Why 20 Questions matters

20 Questions exists because a lot of bad information spreads before anyone slows down long enough to ask basic questions. A claim sounds confident, the clip is short, the post is emotional, and people hit share before they know what the source actually says.

This page gives you a repeatable way to stop that cycle. It is not meant to turn every person into a full time investigator. It is meant to give regular people a practical standard they can use in politics, health claims, crime stories, viral screenshots, and everyday online arguments.

If you need the bigger method behind this page, read How We Verify and Evidence vs Rumors. If you think you already have strong proof for a major public claim, use Submit Evidence.

20 Questions quick check

If you only have thirty seconds, run these five. If you have more time, use the full list.

1. What is the exact claim

Rewrite it as one sentence. If you cannot, it is still vague.
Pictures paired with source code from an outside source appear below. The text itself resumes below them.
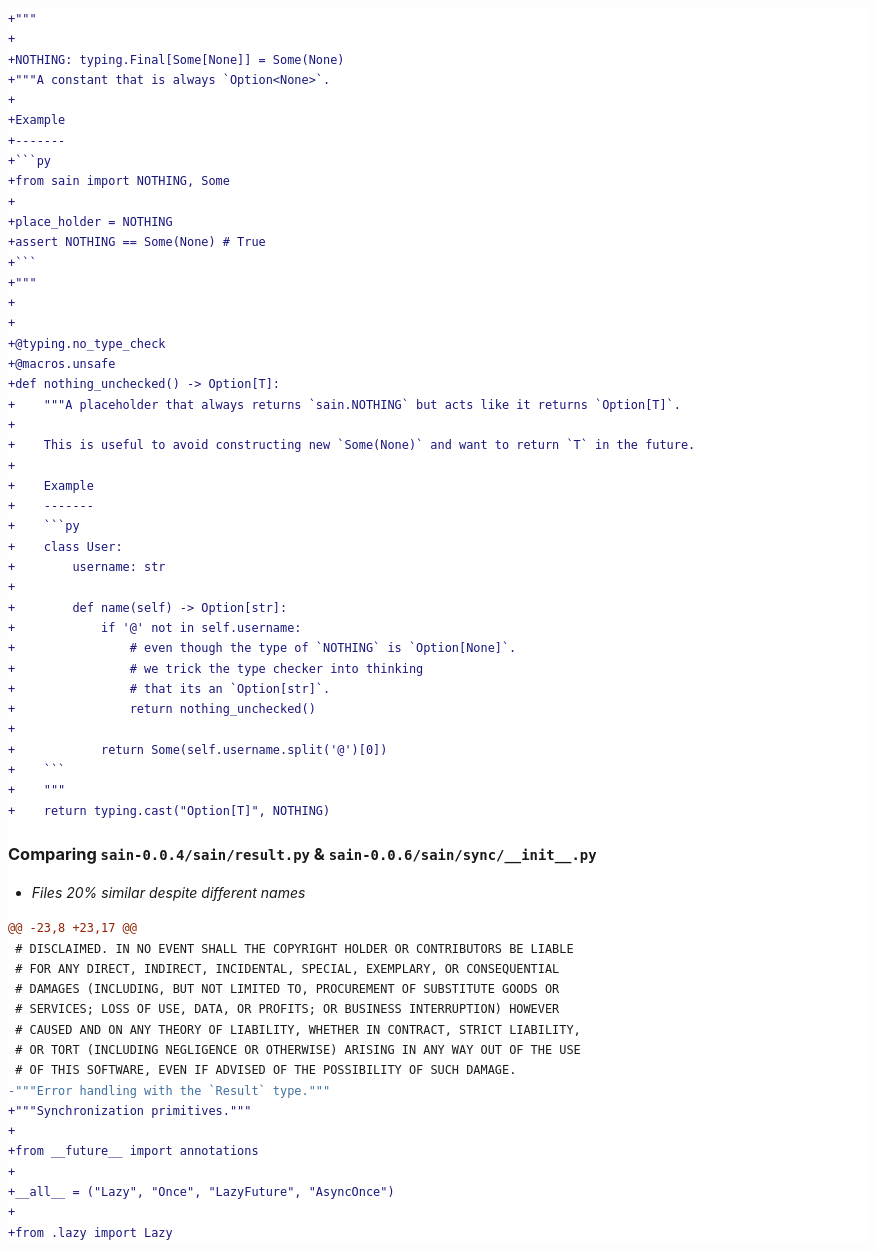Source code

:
 ```diff
+"""
+
+NOTHING: typing.Final[Some[None]] = Some(None)
+"""A constant that is always `Option<None>`.
+
+Example
+-------
+```py
+from sain import NOTHING, Some
+
+place_holder = NOTHING
+assert NOTHING == Some(None) # True
+```
+"""
+
+
+@typing.no_type_check
+@macros.unsafe
+def nothing_unchecked() -> Option[T]:
+    """A placeholder that always returns `sain.NOTHING` but acts like it returns `Option[T]`.
+
+    This is useful to avoid constructing new `Some(None)` and want to return `T` in the future.
+
+    Example
+    -------
+    ```py
+    class User:
+        username: str
+
+        def name(self) -> Option[str]:
+            if '@' not in self.username:
+                # even though the type of `NOTHING` is `Option[None]`.
+                # we trick the type checker into thinking
+                # that its an `Option[str]`.
+                return nothing_unchecked()
+
+            return Some(self.username.split('@')[0])
+    ```
+    """
+    return typing.cast("Option[T]", NOTHING)
```

### Comparing `sain-0.0.4/sain/result.py` & `sain-0.0.6/sain/sync/__init__.py`

 * *Files 20% similar despite different names*

```diff
@@ -23,8 +23,17 @@
 # DISCLAIMED. IN NO EVENT SHALL THE COPYRIGHT HOLDER OR CONTRIBUTORS BE LIABLE
 # FOR ANY DIRECT, INDIRECT, INCIDENTAL, SPECIAL, EXEMPLARY, OR CONSEQUENTIAL
 # DAMAGES (INCLUDING, BUT NOT LIMITED TO, PROCUREMENT OF SUBSTITUTE GOODS OR
 # SERVICES; LOSS OF USE, DATA, OR PROFITS; OR BUSINESS INTERRUPTION) HOWEVER
 # CAUSED AND ON ANY THEORY OF LIABILITY, WHETHER IN CONTRACT, STRICT LIABILITY,
 # OR TORT (INCLUDING NEGLIGENCE OR OTHERWISE) ARISING IN ANY WAY OUT OF THE USE
 # OF THIS SOFTWARE, EVEN IF ADVISED OF THE POSSIBILITY OF SUCH DAMAGE.
-"""Error handling with the `Result` type."""
+"""Synchronization primitives."""
+
+from __future__ import annotations
+
+__all__ = ("Lazy", "Once", "LazyFuture", "AsyncOnce")
+
+from .lazy import Lazy
```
2. What is the primary source

If the post will not link it, treat it as unverified.

3. What is missing context

Look for the full clip, full quote, full chart, or full document.

4. What would disprove it

If nothing could, it is belief not analysis.

5. What do reliable sources say

Look for official records, credible reporting, and transparent methods.

Use FABLE with 20 Questions

  • False claim. What exactly is being claimed.
  • Authority. Who is saying it and why trust them.
  • Bias. What do they gain if you believe it.
  • Logic. Does it still make sense when you slow down.
  • Evidence. Where are the documents, data, or full clip.

All 20 Questions

These work across politics, health, crime, and viral news. Use them like a checklist.

  1. What is the claim, stated in one clear sentence.
  2. Who is making the claim, and what is their track record.
  3. What is the primary source, and can I link it.
  4. Is the source first hand, second hand, or anonymous.
  5. Is there a full document, full clip, or full dataset available.
  6. What key context might be missing, before or after the quoted part.
  7. Are names, dates, and locations specific, or suspiciously vague.
  8. Does the claim rely on screenshots instead of links.
  9. Is the media edited, cropped, or missing metadata.
  10. What would disprove this claim, and is that evidence available.
  11. Are there alternative explanations that fit the facts.
  12. Is the claim mixing separate events into one story.
  13. Is the timeline plausible when written out step by step.
  14. What do official records say, if records exist.
  15. What do multiple credible outlets report, and do they agree on basics.
  16. Are statistics defined properly, including time range and denominator.
  17. Is the claim using emotional language as a substitute for evidence.
  18. Who benefits if I believe this and share it.
  19. What is the most charitable, evidence based version of the claim.
  20. Given what I can verify, what is the correct confidence level.

20 Questions outcome labels

Verified

Primary evidence is linked and holds up.

Unverified

Not enough evidence to conclude either way.

False or misleading

Key details do not match the record.

Sources for the curious: official records, full documents, full interviews, inspector general reports, court dockets, and source evaluation guidance from Google Search help, AP, and Reuters.